EXERCISES:
• a. In the passage on anti-inflammatory drugs, what type of drug is prednisolone?
• b. Copy word for word the part of the passage on anti-inflammatory drugs that begins at the words "For many years, it" and stops after "urine and blood.".

EXERCISE TEXT:
· · · · ·
Anti-inflammatory drugs are taken for many conditions including asthma, rheumatoid arthritis and colitis. The most common class of these drugs, glucocorticoids, works very well, yet the side effects, such as muscle wasting and insulin resistance, can be so unpleasant that people stop taking them.
For many years, it has been suggested that if a more specific glucocorticoid could be developed then the side effects would be less severe, but this has not been possible because of the difficulties in predicting side effects.
In Genome Medicine, a new approach using metabolomics by Wynand Alkema, Thomas Hankemeier and colleagues from Leiden, Netherlands, is used to follow muscle wasting in healthy volunteers taking prednisolone, a type of glucocorticoid. They carried out a randomized, double blind, placebo controlled dose response experiment and found that even on the first day volunteers who took a high dose of prednisolone had early effects of muscle wasting. This was demonstrated by the presence of increased levels of certain amino acids and 3-methylhistidine in the urine and blood.
· · · · ·
DATA TO EXAMINE:
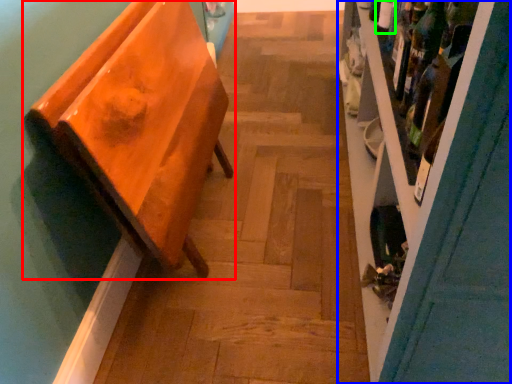
Question: Which is nearer to the furniture (highlighted by a red box)? shelf (highlighted by a blue box) or bottle (highlighted by a green box).

Choices:
 (A) shelf
 (B) bottle

Answer: (A)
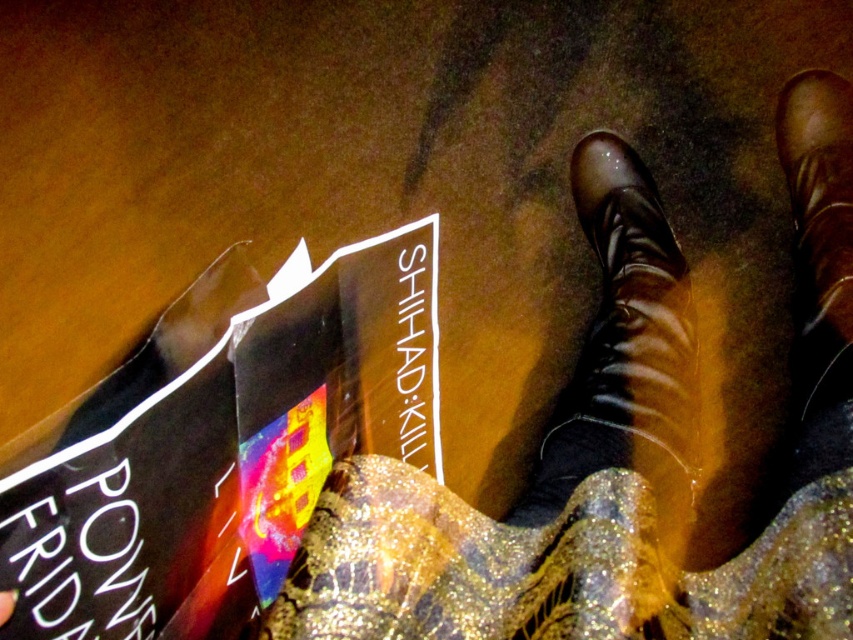
You are a photographer trying to capture both the shiny leather boot at center and the brown leather boot at center in a single frame. Which boot should you focus on first to ensure both are in the frame without moving the camera?

The shiny leather boot at center is bigger than the brown leather boot at center, so you should focus on the shiny leather boot at center first to ensure both are in the frame without moving the camera.

You are a photographer trying to capture the shiny leather boot at center in the image. If the camera is positioned at point 0.5, 0.5, will the boot be in the center of the frame?

The shiny leather boot at center is located at point (625,353), which is slightly to the right and below the camera position at (426,320). Therefore, the boot will not be exactly centered in the frame.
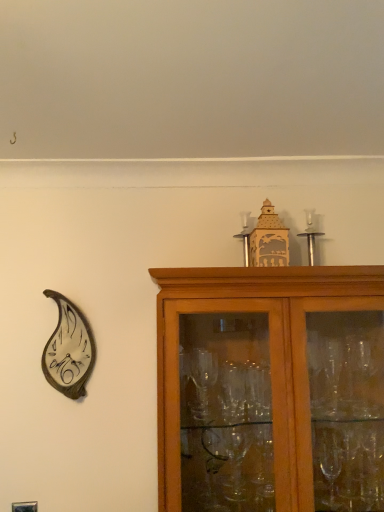
Question: Can you confirm if silver metallic candle holder at upper center, the 2th candle holder when ordered from right to left, is positioned to the left of silver metallic candle holder at upper center, which is the second candle holder from left to right?

Choices:
 (A) yes
 (B) no

Answer: (A)

Question: Is silver metallic candle holder at upper center, the 2th candle holder when ordered from right to left, wider than silver metallic candle holder at upper center, which is the second candle holder from left to right?

Choices:
 (A) yes
 (B) no

Answer: (B)

Question: Is silver metallic candle holder at upper center, acting as the 1th candle holder starting from the left, at the right side of silver metallic candle holder at upper center, the first candle holder in the right-to-left sequence?

Choices:
 (A) yes
 (B) no

Answer: (B)

Question: Would you consider silver metallic candle holder at upper center, acting as the 1th candle holder starting from the left, to be distant from silver metallic candle holder at upper center, the first candle holder in the right-to-left sequence?

Choices:
 (A) no
 (B) yes

Answer: (A)

Question: Is silver metallic candle holder at upper center, the 2th candle holder when ordered from right to left, with silver metallic candle holder at upper center, which is the second candle holder from left to right?

Choices:
 (A) yes
 (B) no

Answer: (B)

Question: Relative to brown wooden cabinet at upper right, is silver metallic candle holder at upper center, which is the second candle holder from left to right, in front or behind?

Choices:
 (A) behind
 (B) front

Answer: (A)

Question: From a real-world perspective, is silver metallic candle holder at upper center, which is the second candle holder from left to right, positioned above or below brown wooden cabinet at upper right?

Choices:
 (A) above
 (B) below

Answer: (A)

Question: In terms of width, does silver metallic candle holder at upper center, which is the second candle holder from left to right, look wider or thinner when compared to brown wooden cabinet at upper right?

Choices:
 (A) wide
 (B) thin

Answer: (B)

Question: Considering the positions of silver metallic candle holder at upper center, the first candle holder in the right-to-left sequence, and brown wooden cabinet at upper right in the image, is silver metallic candle holder at upper center, the first candle holder in the right-to-left sequence, bigger or smaller than brown wooden cabinet at upper right?

Choices:
 (A) small
 (B) big

Answer: (A)

Question: Considering the positions of metallic leaf-shaped clock at left and silver metallic candle holder at upper center, the 2th candle holder when ordered from right to left, in the image, is metallic leaf-shaped clock at left bigger or smaller than silver metallic candle holder at upper center, the 2th candle holder when ordered from right to left,?

Choices:
 (A) small
 (B) big

Answer: (B)

Question: From the image's perspective, relative to silver metallic candle holder at upper center, the 2th candle holder when ordered from right to left, is metallic leaf-shaped clock at left above or below?

Choices:
 (A) below
 (B) above

Answer: (A)

Question: From a real-world perspective, relative to silver metallic candle holder at upper center, acting as the 1th candle holder starting from the left, is metallic leaf-shaped clock at left vertically above or below?

Choices:
 (A) below
 (B) above

Answer: (A)

Question: Is metallic leaf-shaped clock at left inside the boundaries of silver metallic candle holder at upper center, the 2th candle holder when ordered from right to left, or outside?

Choices:
 (A) inside
 (B) outside

Answer: (B)

Question: From a real-world perspective, is silver metallic candle holder at upper center, which is the second candle holder from left to right, above or below metallic leaf-shaped clock at left?

Choices:
 (A) below
 (B) above

Answer: (B)

Question: Considering their positions, is silver metallic candle holder at upper center, the first candle holder in the right-to-left sequence, located in front of or behind metallic leaf-shaped clock at left?

Choices:
 (A) behind
 (B) front

Answer: (A)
· · · · ·
ANSWERS FOR THE TASKS:
• a. A type of glucocorticoid.

• b.
For many years, it has been suggested that if a more specific glucocorticoid could be developed then the side effects would be less severe, but this has not been possible because of the difficulties in predicting side effects.
In Genome Medicine, a new approach using metabolomics by Wynand Alkema, Thomas Hankemeier and colleagues from Leiden, Netherlands, is used to follow muscle wasting in healthy volunteers taking prednisolone, a type of glucocorticoid. They carried out a randomized, double blind, placebo controlled dose response experiment and found that even on the first day volunteers who took a high dose of prednisolone had early effects of muscle wasting. This was demonstrated by the presence of increased levels of certain amino acids and 3-methylhistidine in the urine and blood.